### Structured page parsing data
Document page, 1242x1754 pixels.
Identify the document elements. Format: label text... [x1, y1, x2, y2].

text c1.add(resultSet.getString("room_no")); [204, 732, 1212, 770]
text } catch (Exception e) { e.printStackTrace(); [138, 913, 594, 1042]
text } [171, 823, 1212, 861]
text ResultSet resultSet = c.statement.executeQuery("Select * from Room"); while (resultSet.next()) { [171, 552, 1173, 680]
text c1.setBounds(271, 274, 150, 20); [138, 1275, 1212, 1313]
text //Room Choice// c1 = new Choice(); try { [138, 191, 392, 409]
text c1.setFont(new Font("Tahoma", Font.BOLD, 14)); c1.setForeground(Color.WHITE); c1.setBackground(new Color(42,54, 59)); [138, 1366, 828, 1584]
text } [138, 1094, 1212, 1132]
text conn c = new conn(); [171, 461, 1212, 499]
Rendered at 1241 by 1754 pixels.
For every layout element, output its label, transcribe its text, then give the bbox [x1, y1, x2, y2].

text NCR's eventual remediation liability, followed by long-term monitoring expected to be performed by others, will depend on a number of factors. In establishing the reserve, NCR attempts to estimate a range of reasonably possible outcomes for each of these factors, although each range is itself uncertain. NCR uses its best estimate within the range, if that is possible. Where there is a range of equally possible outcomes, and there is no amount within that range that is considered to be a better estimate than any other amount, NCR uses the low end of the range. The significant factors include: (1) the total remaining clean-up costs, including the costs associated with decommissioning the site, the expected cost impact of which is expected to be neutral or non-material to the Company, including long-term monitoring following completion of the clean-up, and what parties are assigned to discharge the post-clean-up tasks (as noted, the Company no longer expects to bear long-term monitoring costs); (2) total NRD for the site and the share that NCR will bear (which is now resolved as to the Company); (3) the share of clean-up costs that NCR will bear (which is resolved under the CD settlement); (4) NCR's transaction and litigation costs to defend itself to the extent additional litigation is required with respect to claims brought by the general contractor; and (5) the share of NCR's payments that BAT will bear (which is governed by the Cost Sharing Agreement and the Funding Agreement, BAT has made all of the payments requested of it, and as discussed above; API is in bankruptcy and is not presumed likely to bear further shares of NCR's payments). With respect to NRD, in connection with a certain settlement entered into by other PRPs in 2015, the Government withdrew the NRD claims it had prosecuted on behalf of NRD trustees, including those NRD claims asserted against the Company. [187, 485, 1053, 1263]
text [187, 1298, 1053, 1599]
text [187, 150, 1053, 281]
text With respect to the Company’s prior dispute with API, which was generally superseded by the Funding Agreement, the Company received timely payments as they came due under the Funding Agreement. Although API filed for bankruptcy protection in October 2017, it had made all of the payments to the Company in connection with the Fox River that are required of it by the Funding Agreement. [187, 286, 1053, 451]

### What is being asked
Repeat every line exactly, starting with the first line of the entries, and stop once the line containing "Rendered at 1241 by 1754 pixels." has been given.

### Response area
Document page, 1242x1754 pixels.
Identify the document elements. Format: label text... [x1, y1, x2, y2].

text c1.add(resultSet.getString("room_no")); [204, 732, 1212, 770]
text } catch (Exception e) { e.printStackTrace(); [138, 913, 594, 1042]
text } [171, 823, 1212, 861]
text ResultSet resultSet = c.statement.executeQuery("Select * from Room"); while (resultSet.next()) { [171, 552, 1173, 680]
text c1.setBounds(271, 274, 150, 20); [138, 1275, 1212, 1313]
text //Room Choice// c1 = new Choice(); try { [138, 191, 392, 409]
text c1.setFont(new Font("Tahoma", Font.BOLD, 14)); c1.setForeground(Color.WHITE); c1.setBackground(new Color(42,54, 59)); [138, 1366, 828, 1584]
text } [138, 1094, 1212, 1132]
text conn c = new conn(); [171, 461, 1212, 499]
Rendered at 1241 by 1754 pixels.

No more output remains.